I was interested in English and became a translator before starting to journey and draw mountains.
Once you hike into the wilderness, you can’t find the last one you want to draw: not only skyey summits, adorable flowers, and cascades, which would attract everyone’s eye, but dim clouds, trees, moss, brooks, serows, and birds such as owls and Siberian bluechats; in winter, a pile of snow on tree branches or a stub, wind patterns on the snow, an avalanche trace, icefalls, a strolling rabbit, and a snow-capped pinnacle projecting to the deep-blue heaven. It’s a source of happiness to sketch these things in front, but sometimes I doubt myself whether I could draw a perfect figure of any one of them in my life.

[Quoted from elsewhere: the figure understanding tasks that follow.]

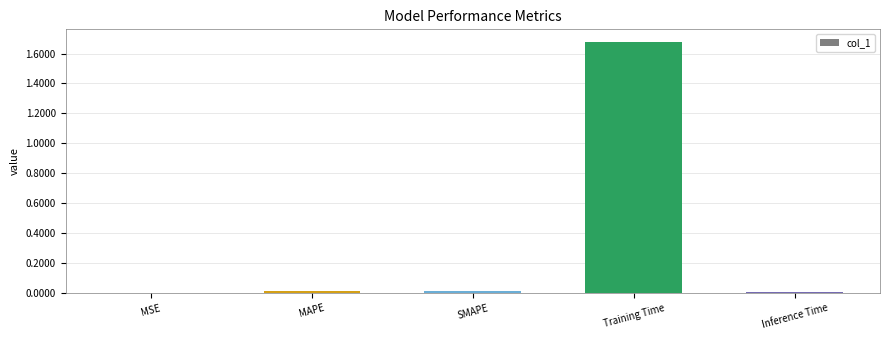

Between Training Time and MSE, which is larger?

Training Time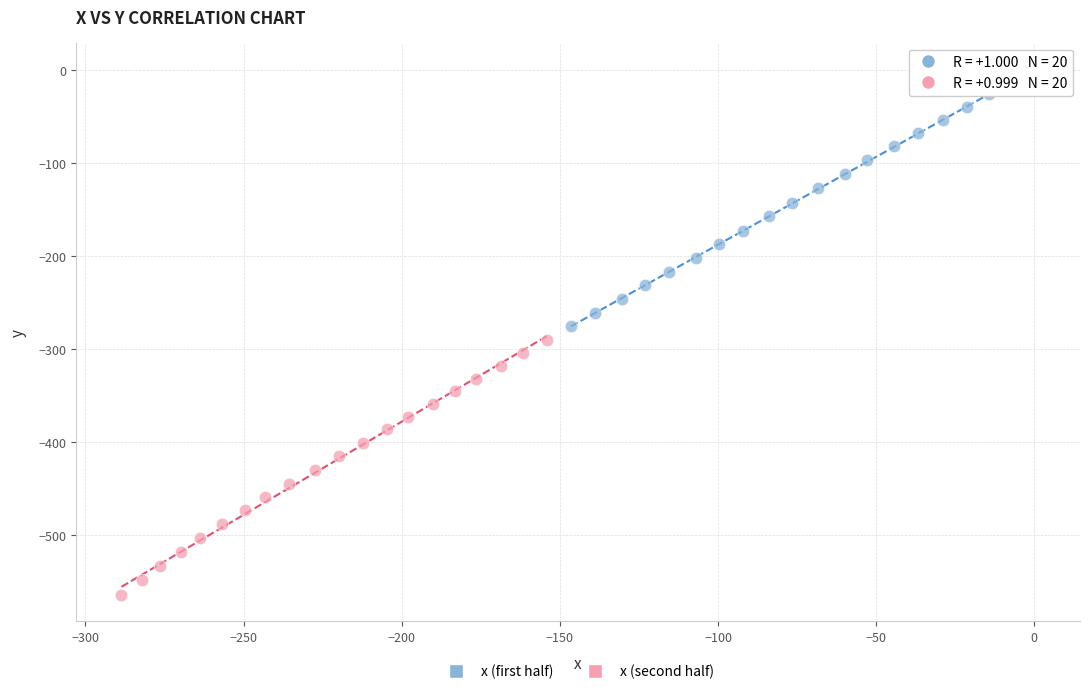

Which series contains the highest Y value?

x (first half)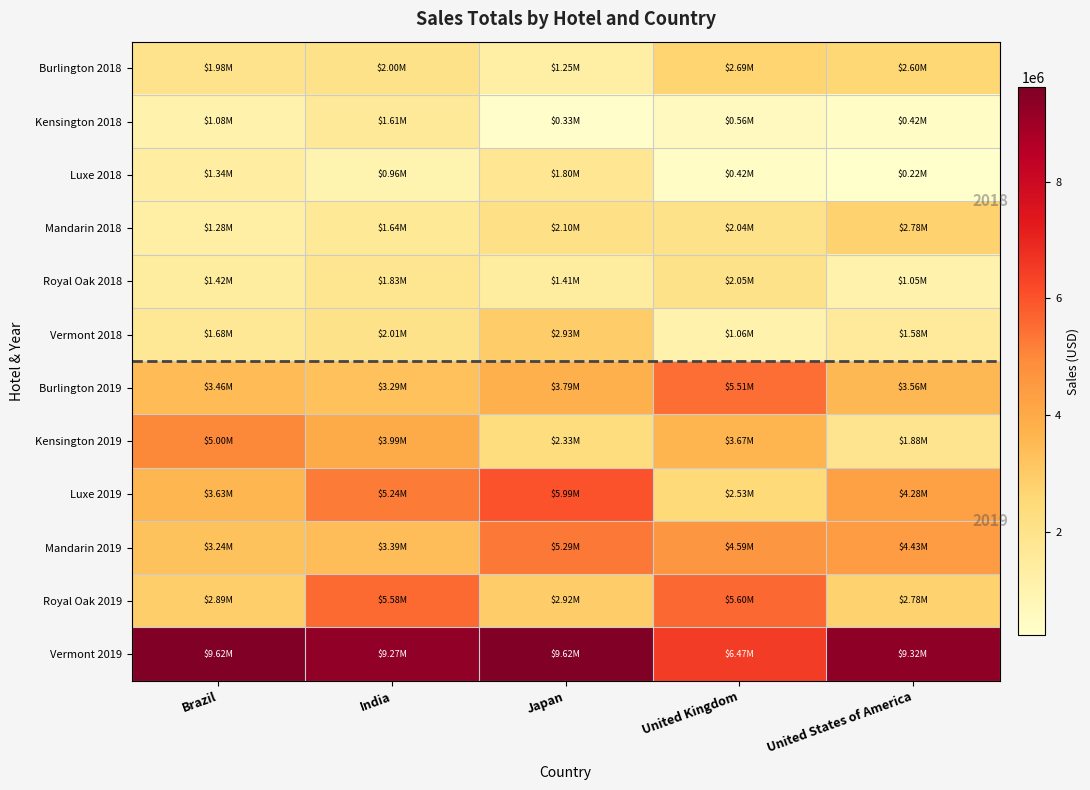

The Royal Oak 2019 series shows 5199918.2 at Japan. True or false?

False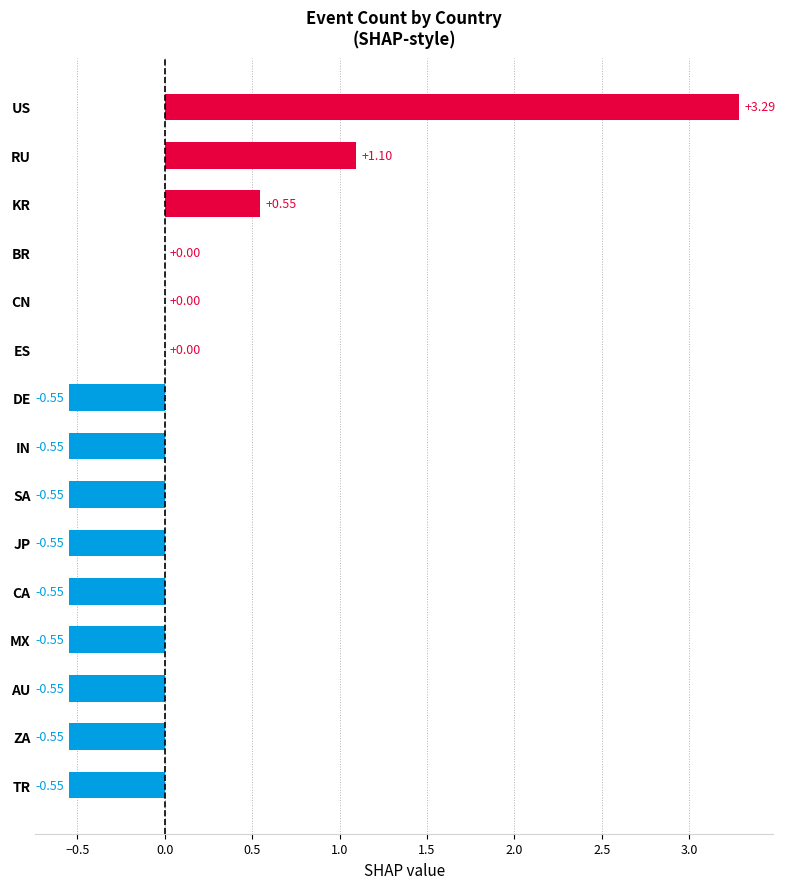

What is the change in value from US to RU?

-2.2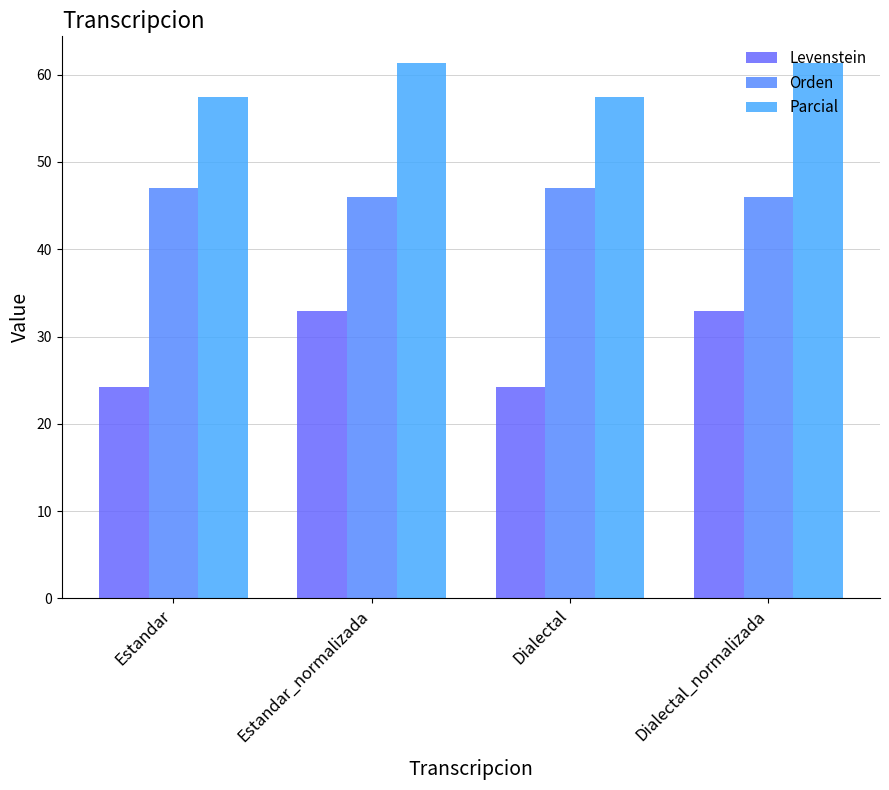

How many bars are there in each group?

3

As I’m trekking into a height and making artwork there, I get increasingly aware that I must consider a mountain to consist of a unified entity together with the sky above, winds and clouds beating and shrouding the hill, water flowing down a creek, and plants and animals that rely on a small piece of resources there. In other words, how things change from one to another, what processes they undergo, or how all of them relate to each other.
And I’m also concerned about who I am, painting them. What I could do for nature is make a few efforts to watch, interpret, and draw their shapes, textures, movements and qualities. But it would be great if the mountains and rivers before my eyes share something with me or guide me to my true colors.